O controlador de tráfego aéreo possui enorme grau de responsabilidade. Uma falha pode significar a perda simultânea de centenas de vidas. Dentre os serviços prestados pelo controlador às aeronaves, o serviço de Vetoração Radar é o que confere ao controlador o maior nível de responsabilidade. No ato da prestação deste serviço, o controlador literalmente assume a navegação da aeronave transmitindo instruções de velocidade, proa e altitudes a serem executadas pelo piloto. Além da segurança dos passageiros e tripulantes, a atuação do controlador, seja adequada ou inadequada, pode significar, respectivamente, economia ou prejuízo para as companhias aéreas e para a aviação geral. O avião deixou de ser um transporte somente de pessoas a passeio e transformou-se no mais importante meio de transporte. Sabe-se hoje que as crises do setor aéreo podem afetar a vida política, comercial e social de um país. Recentemente (2006), após a crise e os desastres ocorridos, a sociedade pode conferir a importância do controlador de tráfego aéreo.

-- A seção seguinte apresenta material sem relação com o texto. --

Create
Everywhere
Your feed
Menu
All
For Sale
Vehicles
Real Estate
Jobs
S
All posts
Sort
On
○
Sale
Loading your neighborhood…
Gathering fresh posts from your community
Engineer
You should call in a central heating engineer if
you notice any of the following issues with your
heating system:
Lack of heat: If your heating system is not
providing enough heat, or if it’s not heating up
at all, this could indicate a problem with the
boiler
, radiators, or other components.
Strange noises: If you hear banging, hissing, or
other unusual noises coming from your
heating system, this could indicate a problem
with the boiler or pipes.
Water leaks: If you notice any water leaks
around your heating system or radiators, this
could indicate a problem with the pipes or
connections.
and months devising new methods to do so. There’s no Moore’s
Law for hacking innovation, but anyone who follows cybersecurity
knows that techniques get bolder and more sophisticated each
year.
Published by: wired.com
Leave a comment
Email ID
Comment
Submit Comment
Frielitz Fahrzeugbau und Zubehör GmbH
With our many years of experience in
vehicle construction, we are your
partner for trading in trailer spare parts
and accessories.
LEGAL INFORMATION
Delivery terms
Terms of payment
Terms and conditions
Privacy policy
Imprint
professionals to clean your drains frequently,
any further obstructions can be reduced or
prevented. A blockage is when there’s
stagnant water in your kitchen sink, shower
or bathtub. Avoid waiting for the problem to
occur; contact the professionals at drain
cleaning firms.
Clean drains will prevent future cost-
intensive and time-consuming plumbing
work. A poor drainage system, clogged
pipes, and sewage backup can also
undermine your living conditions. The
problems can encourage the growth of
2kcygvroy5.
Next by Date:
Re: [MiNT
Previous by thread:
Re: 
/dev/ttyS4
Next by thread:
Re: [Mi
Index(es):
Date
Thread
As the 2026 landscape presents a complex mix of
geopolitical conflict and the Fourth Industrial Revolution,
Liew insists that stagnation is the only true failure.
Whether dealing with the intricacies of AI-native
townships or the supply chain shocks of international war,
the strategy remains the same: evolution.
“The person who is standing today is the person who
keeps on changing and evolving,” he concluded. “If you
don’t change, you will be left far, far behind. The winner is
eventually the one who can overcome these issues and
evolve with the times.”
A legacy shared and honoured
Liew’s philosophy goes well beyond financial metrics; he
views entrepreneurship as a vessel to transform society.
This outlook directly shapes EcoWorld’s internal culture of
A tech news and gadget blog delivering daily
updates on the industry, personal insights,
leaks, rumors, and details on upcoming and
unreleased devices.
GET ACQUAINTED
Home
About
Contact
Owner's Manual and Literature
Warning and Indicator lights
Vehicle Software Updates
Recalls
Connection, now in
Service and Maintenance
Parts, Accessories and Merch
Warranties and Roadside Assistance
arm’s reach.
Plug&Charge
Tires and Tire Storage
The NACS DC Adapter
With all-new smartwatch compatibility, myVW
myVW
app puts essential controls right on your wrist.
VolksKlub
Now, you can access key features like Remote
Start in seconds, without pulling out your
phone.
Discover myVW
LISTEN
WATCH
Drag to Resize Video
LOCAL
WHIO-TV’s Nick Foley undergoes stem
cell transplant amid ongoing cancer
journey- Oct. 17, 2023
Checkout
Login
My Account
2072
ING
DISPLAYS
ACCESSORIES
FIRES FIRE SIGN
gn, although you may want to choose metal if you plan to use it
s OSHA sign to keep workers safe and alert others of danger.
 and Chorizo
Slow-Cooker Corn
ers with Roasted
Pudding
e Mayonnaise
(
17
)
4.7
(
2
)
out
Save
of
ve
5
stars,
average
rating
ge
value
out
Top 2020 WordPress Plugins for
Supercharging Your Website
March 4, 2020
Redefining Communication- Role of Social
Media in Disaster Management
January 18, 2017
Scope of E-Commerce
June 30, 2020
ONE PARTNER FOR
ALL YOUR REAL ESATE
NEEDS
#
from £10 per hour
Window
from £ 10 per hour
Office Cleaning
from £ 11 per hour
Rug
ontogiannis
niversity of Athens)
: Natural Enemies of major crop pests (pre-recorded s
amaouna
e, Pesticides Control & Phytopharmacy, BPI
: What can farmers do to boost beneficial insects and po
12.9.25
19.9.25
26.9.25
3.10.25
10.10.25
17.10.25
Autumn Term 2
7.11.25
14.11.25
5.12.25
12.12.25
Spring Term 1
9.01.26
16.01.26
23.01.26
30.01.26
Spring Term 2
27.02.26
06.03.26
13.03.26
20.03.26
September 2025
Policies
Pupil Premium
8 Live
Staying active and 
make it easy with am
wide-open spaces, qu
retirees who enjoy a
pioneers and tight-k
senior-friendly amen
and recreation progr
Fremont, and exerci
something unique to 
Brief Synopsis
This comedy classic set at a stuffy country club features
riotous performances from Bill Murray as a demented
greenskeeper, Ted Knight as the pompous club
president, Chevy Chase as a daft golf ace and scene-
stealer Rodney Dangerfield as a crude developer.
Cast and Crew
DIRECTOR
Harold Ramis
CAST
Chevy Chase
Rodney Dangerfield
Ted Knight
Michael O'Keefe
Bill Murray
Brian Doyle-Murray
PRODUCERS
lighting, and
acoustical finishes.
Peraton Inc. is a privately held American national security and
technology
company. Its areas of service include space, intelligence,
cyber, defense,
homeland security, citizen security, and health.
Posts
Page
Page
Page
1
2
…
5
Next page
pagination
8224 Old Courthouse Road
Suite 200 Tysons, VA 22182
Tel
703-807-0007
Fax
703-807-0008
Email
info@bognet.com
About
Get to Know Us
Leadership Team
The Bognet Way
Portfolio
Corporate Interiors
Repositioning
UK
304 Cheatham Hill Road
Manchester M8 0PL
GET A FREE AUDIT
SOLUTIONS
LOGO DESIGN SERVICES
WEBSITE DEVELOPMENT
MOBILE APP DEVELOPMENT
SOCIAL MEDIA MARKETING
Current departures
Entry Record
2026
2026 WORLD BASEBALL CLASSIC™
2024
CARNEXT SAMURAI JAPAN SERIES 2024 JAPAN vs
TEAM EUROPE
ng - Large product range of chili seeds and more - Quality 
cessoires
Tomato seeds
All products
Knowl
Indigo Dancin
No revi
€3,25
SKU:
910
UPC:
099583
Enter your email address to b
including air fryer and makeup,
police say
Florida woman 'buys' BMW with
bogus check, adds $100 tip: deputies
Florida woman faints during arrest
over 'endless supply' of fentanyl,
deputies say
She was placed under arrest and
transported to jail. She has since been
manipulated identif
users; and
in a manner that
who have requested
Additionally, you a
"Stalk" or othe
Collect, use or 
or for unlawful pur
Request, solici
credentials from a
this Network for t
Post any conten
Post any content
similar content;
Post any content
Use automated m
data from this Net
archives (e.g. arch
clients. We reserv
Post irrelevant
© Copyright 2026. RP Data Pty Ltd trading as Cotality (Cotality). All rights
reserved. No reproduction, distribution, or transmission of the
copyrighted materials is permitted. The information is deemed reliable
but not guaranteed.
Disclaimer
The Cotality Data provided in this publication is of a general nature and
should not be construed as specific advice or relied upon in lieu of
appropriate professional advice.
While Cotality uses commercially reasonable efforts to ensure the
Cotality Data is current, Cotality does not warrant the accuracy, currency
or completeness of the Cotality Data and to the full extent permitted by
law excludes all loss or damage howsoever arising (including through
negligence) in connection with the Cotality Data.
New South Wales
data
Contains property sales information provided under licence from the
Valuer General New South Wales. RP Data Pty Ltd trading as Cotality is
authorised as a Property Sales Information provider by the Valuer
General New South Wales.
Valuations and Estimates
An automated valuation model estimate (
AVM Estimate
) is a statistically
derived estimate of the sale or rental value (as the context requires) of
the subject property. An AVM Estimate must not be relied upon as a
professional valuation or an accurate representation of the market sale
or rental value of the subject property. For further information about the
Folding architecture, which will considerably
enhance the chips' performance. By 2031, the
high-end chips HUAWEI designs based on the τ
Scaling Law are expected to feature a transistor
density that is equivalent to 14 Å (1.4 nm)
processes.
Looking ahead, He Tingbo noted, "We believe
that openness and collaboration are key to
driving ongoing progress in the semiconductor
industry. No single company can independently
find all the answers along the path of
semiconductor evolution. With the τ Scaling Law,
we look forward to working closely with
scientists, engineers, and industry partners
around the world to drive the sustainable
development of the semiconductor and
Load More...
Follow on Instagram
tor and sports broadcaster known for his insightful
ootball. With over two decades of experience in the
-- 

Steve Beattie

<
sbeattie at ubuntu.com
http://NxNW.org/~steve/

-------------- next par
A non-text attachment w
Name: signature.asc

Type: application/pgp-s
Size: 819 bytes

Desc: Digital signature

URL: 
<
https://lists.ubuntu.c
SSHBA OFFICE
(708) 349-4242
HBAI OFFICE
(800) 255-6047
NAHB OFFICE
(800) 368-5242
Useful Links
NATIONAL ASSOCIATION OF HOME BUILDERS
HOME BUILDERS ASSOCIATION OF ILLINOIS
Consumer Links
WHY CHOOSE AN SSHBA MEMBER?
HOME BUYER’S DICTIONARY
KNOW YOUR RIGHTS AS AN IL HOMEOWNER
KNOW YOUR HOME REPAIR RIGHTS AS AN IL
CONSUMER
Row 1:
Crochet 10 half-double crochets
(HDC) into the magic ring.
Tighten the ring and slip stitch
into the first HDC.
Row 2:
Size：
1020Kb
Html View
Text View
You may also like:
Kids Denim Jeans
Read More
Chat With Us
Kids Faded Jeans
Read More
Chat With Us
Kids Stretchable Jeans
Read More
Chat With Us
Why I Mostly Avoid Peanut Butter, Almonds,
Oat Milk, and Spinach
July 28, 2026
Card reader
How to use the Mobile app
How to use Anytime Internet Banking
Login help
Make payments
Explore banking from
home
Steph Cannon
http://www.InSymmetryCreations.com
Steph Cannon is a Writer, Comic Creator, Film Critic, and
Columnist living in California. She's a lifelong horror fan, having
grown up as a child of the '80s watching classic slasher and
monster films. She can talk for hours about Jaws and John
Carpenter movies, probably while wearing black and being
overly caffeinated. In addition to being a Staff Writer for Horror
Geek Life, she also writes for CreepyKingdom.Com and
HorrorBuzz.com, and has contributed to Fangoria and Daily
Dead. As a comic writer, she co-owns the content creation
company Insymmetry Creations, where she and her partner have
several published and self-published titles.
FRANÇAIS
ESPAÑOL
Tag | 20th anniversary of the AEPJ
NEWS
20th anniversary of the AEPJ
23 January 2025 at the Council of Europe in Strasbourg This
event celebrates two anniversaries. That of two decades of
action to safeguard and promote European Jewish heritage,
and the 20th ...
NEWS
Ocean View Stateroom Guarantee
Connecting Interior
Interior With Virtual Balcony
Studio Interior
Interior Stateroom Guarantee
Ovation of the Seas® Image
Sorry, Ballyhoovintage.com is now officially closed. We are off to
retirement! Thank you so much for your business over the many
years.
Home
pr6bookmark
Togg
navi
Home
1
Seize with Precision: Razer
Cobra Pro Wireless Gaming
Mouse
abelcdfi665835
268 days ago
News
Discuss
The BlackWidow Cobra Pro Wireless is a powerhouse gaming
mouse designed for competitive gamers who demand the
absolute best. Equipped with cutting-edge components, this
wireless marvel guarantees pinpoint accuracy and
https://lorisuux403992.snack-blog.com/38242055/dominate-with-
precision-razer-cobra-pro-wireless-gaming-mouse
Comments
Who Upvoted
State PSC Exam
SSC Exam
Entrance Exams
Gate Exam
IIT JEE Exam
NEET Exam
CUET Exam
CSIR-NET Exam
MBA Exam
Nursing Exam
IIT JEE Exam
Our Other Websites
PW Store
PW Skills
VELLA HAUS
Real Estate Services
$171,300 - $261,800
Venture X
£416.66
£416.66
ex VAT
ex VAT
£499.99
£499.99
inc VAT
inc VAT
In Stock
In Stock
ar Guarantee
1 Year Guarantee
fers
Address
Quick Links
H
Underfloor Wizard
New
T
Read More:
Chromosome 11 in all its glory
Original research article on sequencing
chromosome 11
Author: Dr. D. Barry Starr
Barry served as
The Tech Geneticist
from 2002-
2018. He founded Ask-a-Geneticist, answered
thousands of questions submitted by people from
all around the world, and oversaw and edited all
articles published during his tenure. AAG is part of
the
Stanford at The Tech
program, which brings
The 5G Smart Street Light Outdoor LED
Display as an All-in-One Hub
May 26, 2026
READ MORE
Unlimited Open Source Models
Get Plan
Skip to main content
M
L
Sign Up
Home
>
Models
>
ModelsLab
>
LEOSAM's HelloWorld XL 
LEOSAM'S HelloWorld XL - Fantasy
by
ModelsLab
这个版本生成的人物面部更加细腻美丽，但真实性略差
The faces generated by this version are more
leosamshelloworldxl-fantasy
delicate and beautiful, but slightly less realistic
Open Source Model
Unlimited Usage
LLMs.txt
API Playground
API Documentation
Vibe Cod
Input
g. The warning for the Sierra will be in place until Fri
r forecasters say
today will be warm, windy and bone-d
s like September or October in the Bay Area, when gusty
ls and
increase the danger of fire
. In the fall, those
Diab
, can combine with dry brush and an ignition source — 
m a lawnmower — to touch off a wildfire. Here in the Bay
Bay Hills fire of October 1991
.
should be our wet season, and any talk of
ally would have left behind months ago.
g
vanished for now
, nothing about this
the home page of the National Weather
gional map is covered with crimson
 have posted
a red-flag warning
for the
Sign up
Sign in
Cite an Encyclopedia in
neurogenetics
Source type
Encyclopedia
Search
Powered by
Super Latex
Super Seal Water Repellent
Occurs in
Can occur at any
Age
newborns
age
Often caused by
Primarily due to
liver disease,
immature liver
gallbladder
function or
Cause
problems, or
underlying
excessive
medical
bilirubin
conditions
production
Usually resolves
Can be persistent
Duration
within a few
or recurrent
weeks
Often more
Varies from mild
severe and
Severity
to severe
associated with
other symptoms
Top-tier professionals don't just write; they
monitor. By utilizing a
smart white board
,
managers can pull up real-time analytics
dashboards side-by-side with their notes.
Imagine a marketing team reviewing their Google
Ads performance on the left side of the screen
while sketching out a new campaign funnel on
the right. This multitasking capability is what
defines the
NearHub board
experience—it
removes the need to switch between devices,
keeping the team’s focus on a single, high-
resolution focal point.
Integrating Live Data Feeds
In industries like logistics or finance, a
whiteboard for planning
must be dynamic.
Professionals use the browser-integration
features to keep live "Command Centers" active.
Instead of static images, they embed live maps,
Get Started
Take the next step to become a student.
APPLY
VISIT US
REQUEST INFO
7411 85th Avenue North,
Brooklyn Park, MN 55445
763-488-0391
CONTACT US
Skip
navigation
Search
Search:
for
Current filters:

Estresse[editar | editar código-fonte]

A profissão de controlador de tráfego aéreo é a segunda mais estressante. Veja, segundo a ISMA–BR (International Stress Management Association)[carece de fontes?], quais as profissões mais estressantes:

  1. Controlador de tráfego aéreo e motorista de ônibus.
  2. Policial e segurança.
  3. Atendimento ao público (área de cobrança), executivo e bancário.
Controladores de Tráfego Aéreo - ACC.

Áreas de Atuação[editar | editar código-fonte]

Diferentemente de outros profissionais, o controlador de tráfego aéreo não pode ser facilmente alocado de uma área de trabalho para outra. Para isso são necessários meses de treinamento e adaptação a fim de obter o nível adequado de operacionalidade na nova localidade. A atividade é tão complexa que é dividida em cinco áreas:

  • Centro de Controle de Área;
  • Controle de Aproximação;
  • Torre de Controle;
  • Busca e Salvamento; e
  • Defesa Aérea.

Mesmo após formado, o controlador que for alocado de uma área para outra, ou de uma localidade para outra dentro da mesma área de atuação, precisa passar por meses de estágio operacional a fim de tornar-se capaz de realizar o serviço.